To date, Hillary, who was herself a full partner in Obama’s moves to marginalize Israel supporters during her stint as secretary of state, has said as little as possible about his foreign policy. As a result, she has given no reason for Democratic senators to consider parting ways with the president on Iran.

So far, Clinton’s only move to put distance between herself and her anti-Israel former boss was to allow Malcolm Hoenlein from the Conference of Presidents to issue a statement late last month in his name claiming that Clinton told him that she thinks the US and Israel should bury the hatchet. Clinton, for her part, neither confirmed nor denied Hoenlein’s statement.

Almost simultaneous with Clinton’s announcement Sunday that she is running for president, came a statement from her campaign that she seeks to raise the whopping sum of $2.5 billion in order to secure her election.

There is no way that Clinton can hope to raise that sum without securing the support of major Jewish donors. While some major Jewish donors do not care about whether or not the US supports Israel, as an unnamed Jewish Clinton supporter told JTA this week, Clinton will also need to win the support of donors who do support Israel.

In the source’s words, “Some of the most prominent Jewish Democratic donors are very concerned about the relationship the president has had with Netanyahu and the Iran deal.”

If these Jewish donors band together and condition their support for Clinton on her issuing a clear statement opposing Obama’s deal with Iran and opposing any plan to abandon US support for Israel at the UN Security Council, they will accomplish three vital things.

First, they will loosen Obama’s control over otherwise pro-Israel Democratic senators and other pro-Israel groups in the Democratic Party, including the NJDC. In so doing they will reopen the possibility that Congress will scuttle Obama’s deal with the mullahs.

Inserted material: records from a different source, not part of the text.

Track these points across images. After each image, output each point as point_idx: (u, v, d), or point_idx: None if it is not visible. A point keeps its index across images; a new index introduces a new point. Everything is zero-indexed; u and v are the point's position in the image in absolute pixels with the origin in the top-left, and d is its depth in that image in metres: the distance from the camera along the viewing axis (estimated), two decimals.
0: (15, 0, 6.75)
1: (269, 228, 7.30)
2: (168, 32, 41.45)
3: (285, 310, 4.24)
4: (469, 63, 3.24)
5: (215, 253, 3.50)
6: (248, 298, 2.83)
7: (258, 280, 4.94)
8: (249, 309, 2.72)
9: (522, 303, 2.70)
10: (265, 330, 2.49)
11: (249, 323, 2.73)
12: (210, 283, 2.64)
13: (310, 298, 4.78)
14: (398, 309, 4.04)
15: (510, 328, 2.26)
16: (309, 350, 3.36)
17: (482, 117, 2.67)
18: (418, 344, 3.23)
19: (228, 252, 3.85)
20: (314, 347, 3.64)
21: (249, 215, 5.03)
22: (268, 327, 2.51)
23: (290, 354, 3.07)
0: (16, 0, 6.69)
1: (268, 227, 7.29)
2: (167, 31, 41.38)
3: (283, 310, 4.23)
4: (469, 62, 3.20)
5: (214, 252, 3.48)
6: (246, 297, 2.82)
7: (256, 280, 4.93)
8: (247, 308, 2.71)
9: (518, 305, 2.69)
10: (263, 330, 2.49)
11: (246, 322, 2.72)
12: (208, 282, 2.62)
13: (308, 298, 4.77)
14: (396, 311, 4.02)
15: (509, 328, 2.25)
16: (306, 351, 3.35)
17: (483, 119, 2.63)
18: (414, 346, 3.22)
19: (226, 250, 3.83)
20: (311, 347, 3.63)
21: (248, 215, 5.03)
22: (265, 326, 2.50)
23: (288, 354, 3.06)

Second, they will take a major step toward rebuilding Democratic support for Israel that Obama has worked so hard to diminish.

Finally, they will reestablish their political significance in American politics. By supporting Obama, even as he has abandoned the US alliance with Israel, Jewish Democrats have lost their political leverage and power. That power is contingent upon their refusal to abandon Israel.

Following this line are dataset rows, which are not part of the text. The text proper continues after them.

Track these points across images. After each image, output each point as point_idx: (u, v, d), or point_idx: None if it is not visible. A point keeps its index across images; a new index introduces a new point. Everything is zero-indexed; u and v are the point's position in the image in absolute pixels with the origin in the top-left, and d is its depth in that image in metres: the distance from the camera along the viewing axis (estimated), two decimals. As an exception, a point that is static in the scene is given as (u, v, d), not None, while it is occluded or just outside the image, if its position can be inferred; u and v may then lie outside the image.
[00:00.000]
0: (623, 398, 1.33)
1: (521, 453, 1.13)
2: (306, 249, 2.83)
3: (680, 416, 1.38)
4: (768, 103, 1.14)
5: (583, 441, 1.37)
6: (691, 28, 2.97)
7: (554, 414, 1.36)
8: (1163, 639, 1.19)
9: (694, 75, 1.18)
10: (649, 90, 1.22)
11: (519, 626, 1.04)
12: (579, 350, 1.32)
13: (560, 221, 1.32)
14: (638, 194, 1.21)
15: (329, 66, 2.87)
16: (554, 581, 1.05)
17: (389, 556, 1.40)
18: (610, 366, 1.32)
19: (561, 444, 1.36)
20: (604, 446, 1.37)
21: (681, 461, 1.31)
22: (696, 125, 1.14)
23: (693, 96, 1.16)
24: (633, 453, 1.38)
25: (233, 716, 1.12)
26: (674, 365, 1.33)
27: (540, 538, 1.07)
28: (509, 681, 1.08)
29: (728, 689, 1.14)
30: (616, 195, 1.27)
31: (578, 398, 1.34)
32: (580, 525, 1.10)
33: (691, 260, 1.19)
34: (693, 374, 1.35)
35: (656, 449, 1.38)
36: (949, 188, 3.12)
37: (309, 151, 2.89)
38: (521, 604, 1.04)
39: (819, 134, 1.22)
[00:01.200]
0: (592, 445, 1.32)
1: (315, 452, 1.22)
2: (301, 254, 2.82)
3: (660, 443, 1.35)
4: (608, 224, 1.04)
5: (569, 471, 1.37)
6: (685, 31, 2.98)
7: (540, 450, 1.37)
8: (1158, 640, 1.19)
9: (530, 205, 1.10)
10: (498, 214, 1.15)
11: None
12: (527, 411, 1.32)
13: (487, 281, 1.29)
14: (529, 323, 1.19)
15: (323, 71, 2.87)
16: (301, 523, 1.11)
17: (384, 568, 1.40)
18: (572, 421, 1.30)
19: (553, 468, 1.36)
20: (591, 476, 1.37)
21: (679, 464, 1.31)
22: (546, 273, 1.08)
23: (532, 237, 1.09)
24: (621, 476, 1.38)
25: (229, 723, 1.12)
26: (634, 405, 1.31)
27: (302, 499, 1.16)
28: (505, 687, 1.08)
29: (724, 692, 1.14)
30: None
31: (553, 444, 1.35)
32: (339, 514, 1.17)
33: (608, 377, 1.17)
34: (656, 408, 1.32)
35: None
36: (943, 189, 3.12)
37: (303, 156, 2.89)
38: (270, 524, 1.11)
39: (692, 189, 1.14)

During the next two months, Obama will be focused on closing his deal with Iran, and Clinton will be avidly seeking to lock up the Democratic nomination for president by building an impregnable fortress of campaign funds. If the American Jewish community uses this critical period to leverage Clinton’s financial requirements to convince her to oppose Obama’s deal that paves the way for a nuclear armed Iran, then they will reassert their relevance in American politics and they will restore support for Israel to its pre-Obama position as a bipartisan position.

If they fail to do so, then Obama’s bid to transform Israel into a partisan issue will succeed. If a Republican wins the White House in 2016, he will face an anti-Israel Democratic opposition. And if Clinton wins the White House, she will have no reason to support Israel.